What is causing the delay? Is it the proxying through the two servers? Is it LAPIS?
(My ping to lapis.cov-spectrum.org is 33ms.)
Dev console screenshots
Request IDs:
- ff985605-1a26-4670-8aa7-2f04ca868d17 (790ms)
- 55a8cc02-fafe-4541-8e1b-609622f41402 (600ms)
- 5a5b4c0f-9f15-4cab-b921-be5c68b7d812 (125ms)
What we found so far:
- We need to save the server logs to file (we could not find your request IDs in the docker logs) #692
- SILO takes around a few ms to answer the call from LAPIS (taken from the LAPIS logs)
- LAPIS internally takes also only a few ms (taken from the LAPIS logs)
- The measurement starts only, when the request reaches our code and leaves it again. We dont know how long spring takes.
Next possible steps:
- check request on test server
- look into nginx logs
- check whether we find the same timing of the requests
- reintroduce dateToSortBy
- already started preprocessing on testserver
- if it works add this to the config of production
The reintroduce dateToSortBy would only lower the load of the server, SILO is running on.
If this contention is possibly causing Spring to be slower this might be viable, but given that both LAPIS and SILO only take a few ms makes me wonder whether this would resolve the problem
I did a bit of timing: see https://github.com/GenSpectrum/LAPIS/issues/683#issuecomment-1978809282
Here is what I get for a quite simple aggregated request. Note that the times for the server are actually in seconds and not milliseconds.

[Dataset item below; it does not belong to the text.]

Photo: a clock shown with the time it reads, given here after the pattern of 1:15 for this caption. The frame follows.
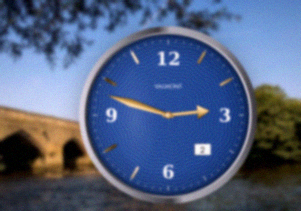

It shows that in this example, Nginx had to wait 210ms "between establishing a connection to an upstream server [LAPIS] and receiving the first byte of the response header"
(The difference between "waiting for server response" and the values from the server timing API is, I believe, well explained by the RTT between my laptop and the server.)
A request to retrieve cached (amino acid mutations) results is much faster:
After activating the cache for aggregated queries in #695, the response time, when I directly connect to the s0 server, dropped down to basically the RTT:
If we connect to the web server/lapis.cov-spectrum.org, it needs 70-80ms longer:
For this ticket, the remaining task is to find out why the aggregated endpoint, when uncached, needs a few hundred ms if SILO+"our LAPIS code" only need a few ms.